:: Texte du document ::
La religion dans l’espace public

2010/02/01 | Par Louise Mailloux

Louise Mailloux est professeure de philosophie

Allocution présentée au Colloque sur la laïcité, UQAM, 22 janvier 2010.

Il me fait grand plaisir d’être parmi vous aujourd’hui pour présenter le point de vue de notre Collectif citoyen sur l’égalité et la laïcité sur la place de la religion dans l’espace public. Et je tiens à remercier toute l’équipe de la revue À Bâbord pour l’organisation de ce colloque qui contribue favorablement au nécessaire débat sur la laïcité.

S’il est une question importante dans la préservation de nos institutions publiques et qui passionne les Québécois depuis quelques temps, c’est bien celle de la laïcité. Peut-être même plus que la langue et l’indépendance, celle-ci est devenue un sujet brûlant qui nous préoccupe au plus haut point. Nous avons cru à tort que la religion était derrière nous. Mais aujourd’hui, nous devons à nouveau la regarder en face.

[Entrées répertoriées dans un jeu de données]
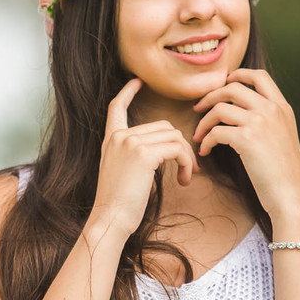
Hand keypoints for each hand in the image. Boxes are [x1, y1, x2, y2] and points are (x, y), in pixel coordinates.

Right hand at [91, 77, 200, 237]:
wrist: (111, 218)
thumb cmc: (119, 203)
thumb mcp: (122, 172)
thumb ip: (136, 154)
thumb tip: (166, 148)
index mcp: (111, 140)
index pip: (116, 107)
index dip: (127, 92)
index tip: (137, 81)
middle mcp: (119, 137)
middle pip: (164, 126)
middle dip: (181, 147)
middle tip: (189, 168)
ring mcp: (130, 143)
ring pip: (174, 137)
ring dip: (186, 157)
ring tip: (187, 177)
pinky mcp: (143, 154)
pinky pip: (176, 149)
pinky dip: (186, 163)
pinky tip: (184, 180)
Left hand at [191, 68, 299, 219]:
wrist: (291, 195)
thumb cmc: (283, 172)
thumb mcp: (283, 136)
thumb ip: (269, 119)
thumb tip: (243, 110)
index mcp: (282, 107)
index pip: (259, 76)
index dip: (237, 75)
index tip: (223, 84)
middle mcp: (272, 110)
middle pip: (232, 87)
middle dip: (210, 96)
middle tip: (198, 108)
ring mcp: (260, 122)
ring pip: (220, 108)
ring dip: (203, 122)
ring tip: (198, 135)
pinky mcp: (247, 139)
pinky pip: (216, 131)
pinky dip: (205, 141)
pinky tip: (205, 151)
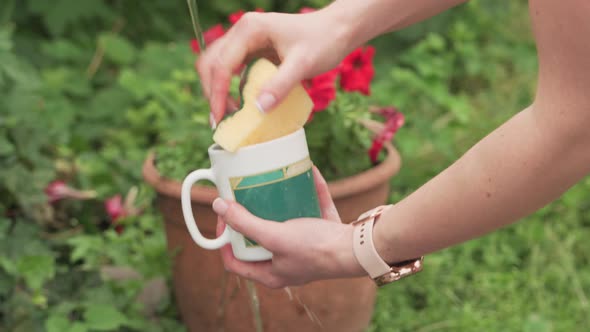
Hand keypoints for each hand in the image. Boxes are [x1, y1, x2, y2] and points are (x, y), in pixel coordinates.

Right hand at [196, 9, 353, 124]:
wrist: (338, 30)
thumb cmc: (323, 41)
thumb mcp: (303, 64)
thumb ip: (280, 85)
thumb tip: (259, 109)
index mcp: (249, 30)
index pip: (221, 64)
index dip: (217, 93)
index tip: (219, 118)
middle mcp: (243, 32)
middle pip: (211, 63)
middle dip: (212, 92)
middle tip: (221, 119)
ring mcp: (246, 41)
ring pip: (218, 66)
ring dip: (218, 90)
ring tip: (229, 115)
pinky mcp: (254, 51)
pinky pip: (234, 70)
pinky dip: (232, 88)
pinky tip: (242, 105)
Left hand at [212, 167, 364, 287]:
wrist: (357, 249)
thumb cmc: (315, 249)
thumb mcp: (274, 236)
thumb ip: (246, 223)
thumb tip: (218, 206)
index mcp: (271, 274)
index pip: (235, 261)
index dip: (223, 240)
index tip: (223, 216)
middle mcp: (286, 264)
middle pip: (258, 241)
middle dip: (250, 218)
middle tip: (244, 198)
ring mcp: (305, 249)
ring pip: (285, 224)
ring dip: (278, 205)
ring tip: (269, 185)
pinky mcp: (322, 233)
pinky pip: (312, 209)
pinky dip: (309, 192)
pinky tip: (306, 173)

:: D'après les informations ::
1. Selon l'allocution sur la religion dans l'espace public, à quel événement et à quelle date ce discours a-t-il été présenté ?
2. Reproduisez fidèlement le passage de l'allocution sur la religion dans l'espace public qui s'ouvre sur les mots contenant « S’il est une » et se clôt sur « regarder en face. ».

:: Résultats successifs ::
1. Au Colloque sur la laïcité, à l'UQAM, le 22 janvier 2010.

2.
S’il est une question importante dans la préservation de nos institutions publiques et qui passionne les Québécois depuis quelques temps, c’est bien celle de la laïcité. Peut-être même plus que la langue et l’indépendance, celle-ci est devenue un sujet brûlant qui nous préoccupe au plus haut point. Nous avons cru à tort que la religion était derrière nous. Mais aujourd’hui, nous devons à nouveau la regarder en face.